Requirement
Could you write out, exactly, every line from the top of the data through the line holding "tt.Table[i] = make([]StateKeyString, tt.Cols)"? Omit the pictures.

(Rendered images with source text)
________________________________________
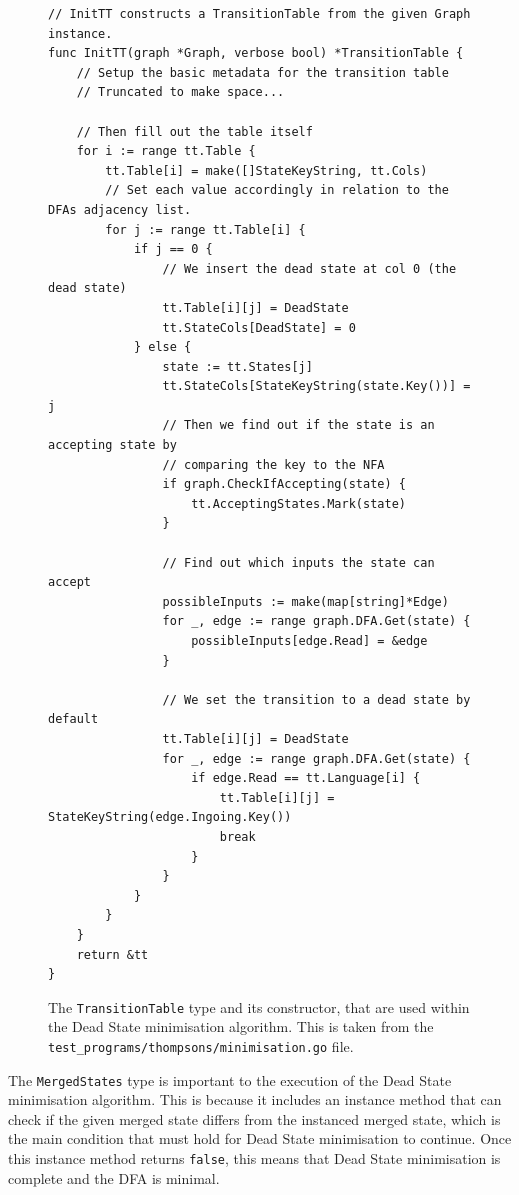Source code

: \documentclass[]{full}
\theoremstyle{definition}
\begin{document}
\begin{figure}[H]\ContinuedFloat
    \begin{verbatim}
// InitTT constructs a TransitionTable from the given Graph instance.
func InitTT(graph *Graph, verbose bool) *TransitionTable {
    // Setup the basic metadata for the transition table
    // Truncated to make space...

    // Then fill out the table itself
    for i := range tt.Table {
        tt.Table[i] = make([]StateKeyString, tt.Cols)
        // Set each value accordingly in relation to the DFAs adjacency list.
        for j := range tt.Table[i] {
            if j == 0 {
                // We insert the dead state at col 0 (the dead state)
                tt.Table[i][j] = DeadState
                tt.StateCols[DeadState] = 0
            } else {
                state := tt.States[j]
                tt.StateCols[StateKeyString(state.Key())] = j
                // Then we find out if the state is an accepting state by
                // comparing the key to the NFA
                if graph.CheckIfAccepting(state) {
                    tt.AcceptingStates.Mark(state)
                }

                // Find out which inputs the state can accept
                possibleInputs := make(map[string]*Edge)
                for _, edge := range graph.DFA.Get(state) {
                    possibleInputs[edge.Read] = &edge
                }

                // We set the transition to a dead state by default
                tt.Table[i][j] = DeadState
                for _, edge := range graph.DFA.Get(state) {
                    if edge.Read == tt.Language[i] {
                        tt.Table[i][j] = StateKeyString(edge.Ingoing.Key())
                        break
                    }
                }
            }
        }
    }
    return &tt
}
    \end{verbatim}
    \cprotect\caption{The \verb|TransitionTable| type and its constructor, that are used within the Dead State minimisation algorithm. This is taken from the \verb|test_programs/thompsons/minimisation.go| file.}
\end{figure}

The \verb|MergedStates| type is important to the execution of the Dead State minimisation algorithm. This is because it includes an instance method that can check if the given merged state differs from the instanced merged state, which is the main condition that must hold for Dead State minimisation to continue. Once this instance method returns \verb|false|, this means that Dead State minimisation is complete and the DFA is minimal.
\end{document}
________________________________________
Response
Source code

: \documentclass[]{full}
\theoremstyle{definition}
\begin{document}
\begin{figure}[H]\ContinuedFloat
    \begin{verbatim}
// InitTT constructs a TransitionTable from the given Graph instance.
func InitTT(graph *Graph, verbose bool) *TransitionTable {
    // Setup the basic metadata for the transition table
    // Truncated to make space...

    // Then fill out the table itself
    for i := range tt.Table {
        tt.Table[i] = make([]StateKeyString, tt.Cols)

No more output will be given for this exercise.